[INPUT DATA — start]

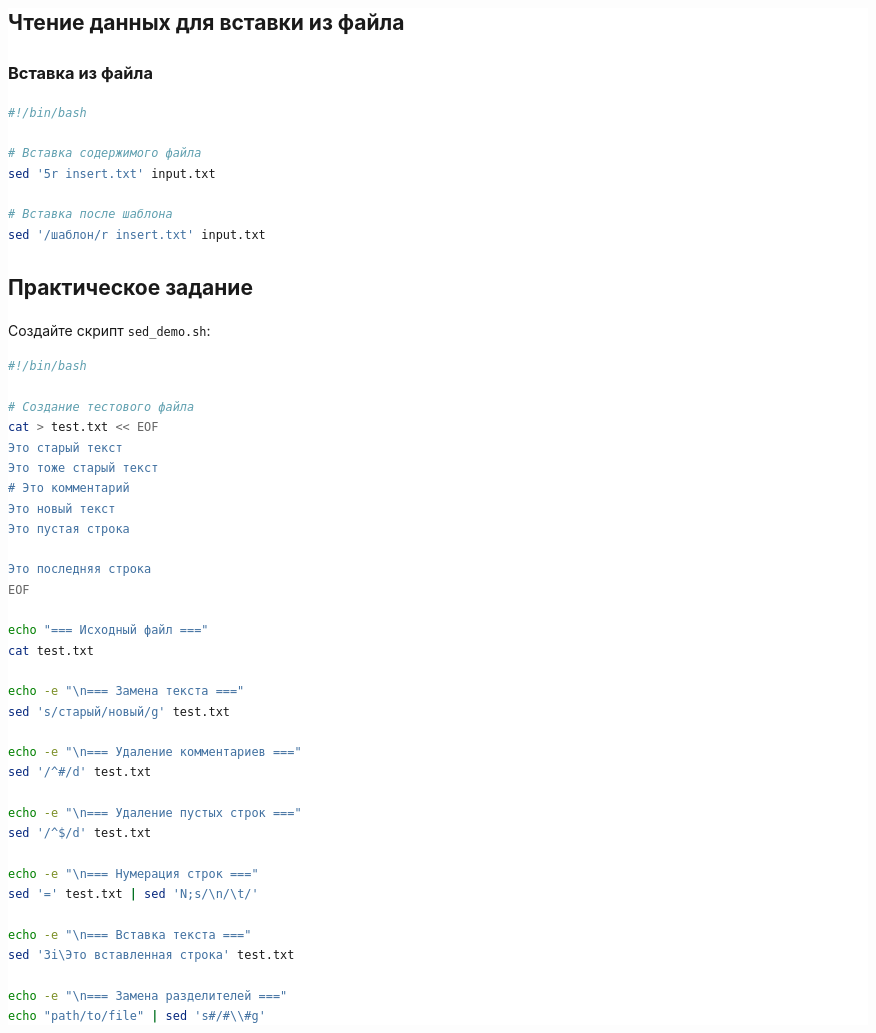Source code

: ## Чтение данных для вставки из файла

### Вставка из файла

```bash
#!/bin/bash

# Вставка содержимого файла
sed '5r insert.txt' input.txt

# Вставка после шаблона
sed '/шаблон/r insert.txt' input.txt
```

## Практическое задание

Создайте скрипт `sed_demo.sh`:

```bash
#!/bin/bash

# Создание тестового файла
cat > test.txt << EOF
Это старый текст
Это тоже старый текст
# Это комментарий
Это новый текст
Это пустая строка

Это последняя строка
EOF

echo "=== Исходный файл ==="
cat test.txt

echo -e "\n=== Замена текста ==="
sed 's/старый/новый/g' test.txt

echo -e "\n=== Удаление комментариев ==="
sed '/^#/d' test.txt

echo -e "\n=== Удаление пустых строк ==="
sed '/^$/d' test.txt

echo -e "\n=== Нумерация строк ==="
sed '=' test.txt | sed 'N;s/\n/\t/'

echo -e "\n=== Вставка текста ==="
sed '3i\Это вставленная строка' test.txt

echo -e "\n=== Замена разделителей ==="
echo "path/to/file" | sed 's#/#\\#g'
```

[INPUT DATA — finish]
[INPUT DATA — start]

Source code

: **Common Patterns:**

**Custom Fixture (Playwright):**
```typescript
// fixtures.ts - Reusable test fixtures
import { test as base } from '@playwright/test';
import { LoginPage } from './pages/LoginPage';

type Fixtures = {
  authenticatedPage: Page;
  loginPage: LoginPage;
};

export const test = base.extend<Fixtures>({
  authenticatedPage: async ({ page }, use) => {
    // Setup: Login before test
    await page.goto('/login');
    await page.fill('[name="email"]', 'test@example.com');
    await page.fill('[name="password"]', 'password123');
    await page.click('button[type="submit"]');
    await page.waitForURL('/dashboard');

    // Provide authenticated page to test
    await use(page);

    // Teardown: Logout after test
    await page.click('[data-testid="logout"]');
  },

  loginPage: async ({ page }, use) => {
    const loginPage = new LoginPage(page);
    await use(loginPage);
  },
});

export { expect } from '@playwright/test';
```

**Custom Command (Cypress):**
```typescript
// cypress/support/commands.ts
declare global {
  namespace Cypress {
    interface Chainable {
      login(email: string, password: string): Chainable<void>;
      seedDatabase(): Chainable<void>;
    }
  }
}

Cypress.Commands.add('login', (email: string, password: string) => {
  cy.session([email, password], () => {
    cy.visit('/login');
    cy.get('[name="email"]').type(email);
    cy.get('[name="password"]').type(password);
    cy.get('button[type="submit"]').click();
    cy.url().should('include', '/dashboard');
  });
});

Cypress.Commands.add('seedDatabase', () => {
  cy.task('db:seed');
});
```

[INPUT DATA — finish]
[INPUT DATA — start]

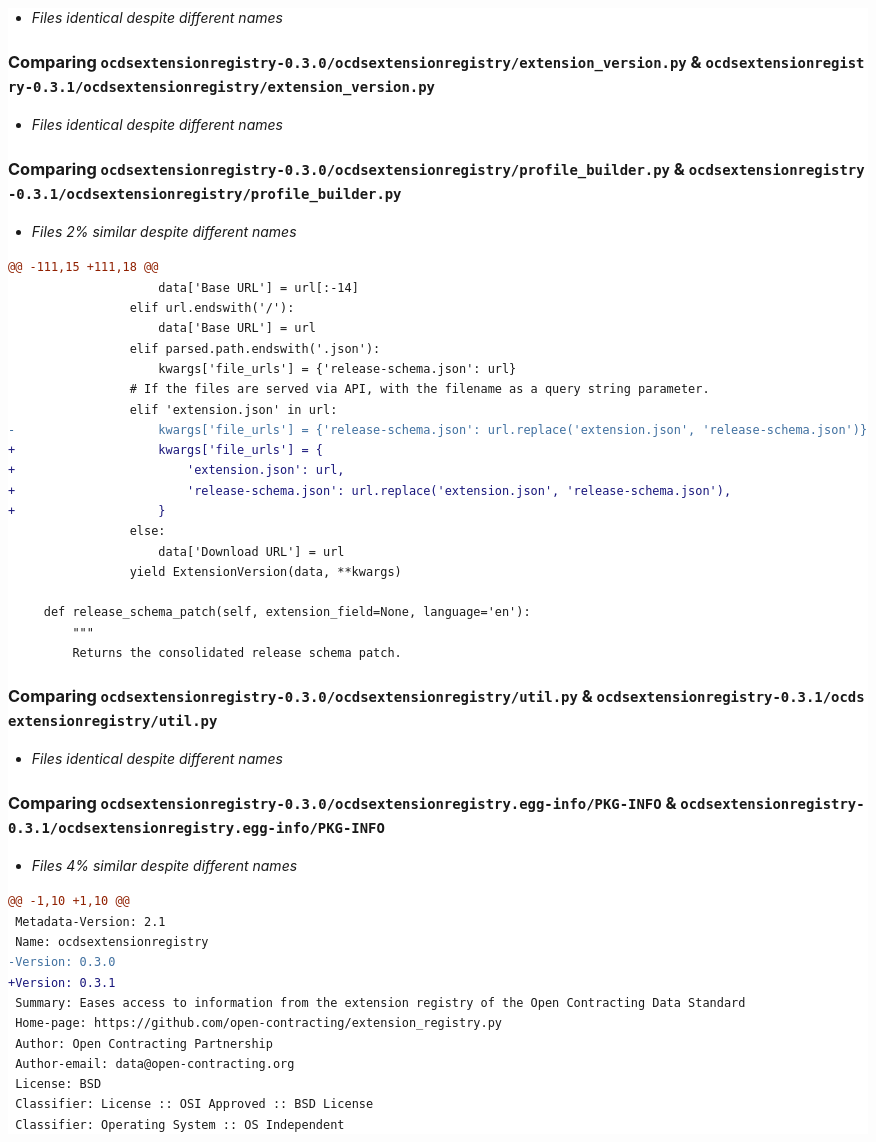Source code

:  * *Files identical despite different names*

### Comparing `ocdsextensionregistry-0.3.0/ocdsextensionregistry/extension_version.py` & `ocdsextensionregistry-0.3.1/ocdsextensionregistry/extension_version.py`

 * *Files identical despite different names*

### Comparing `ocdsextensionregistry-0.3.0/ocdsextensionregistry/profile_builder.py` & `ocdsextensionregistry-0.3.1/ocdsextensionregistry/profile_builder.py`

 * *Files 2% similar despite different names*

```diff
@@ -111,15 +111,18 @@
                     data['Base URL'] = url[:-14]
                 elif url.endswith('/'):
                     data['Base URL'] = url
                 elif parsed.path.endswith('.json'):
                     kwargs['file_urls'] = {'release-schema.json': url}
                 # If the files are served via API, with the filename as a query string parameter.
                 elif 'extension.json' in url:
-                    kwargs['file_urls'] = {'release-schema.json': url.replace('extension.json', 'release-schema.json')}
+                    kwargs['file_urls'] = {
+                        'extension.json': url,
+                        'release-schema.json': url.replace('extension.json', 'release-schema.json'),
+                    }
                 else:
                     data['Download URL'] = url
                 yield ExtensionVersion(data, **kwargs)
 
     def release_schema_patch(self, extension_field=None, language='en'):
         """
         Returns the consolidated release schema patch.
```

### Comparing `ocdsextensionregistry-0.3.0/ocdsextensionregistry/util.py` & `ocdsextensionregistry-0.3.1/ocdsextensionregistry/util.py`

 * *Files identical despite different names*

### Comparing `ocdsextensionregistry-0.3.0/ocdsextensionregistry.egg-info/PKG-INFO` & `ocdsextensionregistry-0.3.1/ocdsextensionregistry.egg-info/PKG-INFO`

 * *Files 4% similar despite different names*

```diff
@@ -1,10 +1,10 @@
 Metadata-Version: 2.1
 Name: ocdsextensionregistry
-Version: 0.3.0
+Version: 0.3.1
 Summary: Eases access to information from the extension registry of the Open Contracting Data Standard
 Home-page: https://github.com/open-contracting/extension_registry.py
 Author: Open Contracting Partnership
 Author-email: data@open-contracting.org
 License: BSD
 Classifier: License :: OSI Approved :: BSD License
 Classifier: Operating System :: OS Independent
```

[INPUT DATA — finish]

Sift the material for lines that include the word "void", and copy each one.

      login(email: string, password: string): Chainable<void>;
      seedDatabase(): Chainable<void>;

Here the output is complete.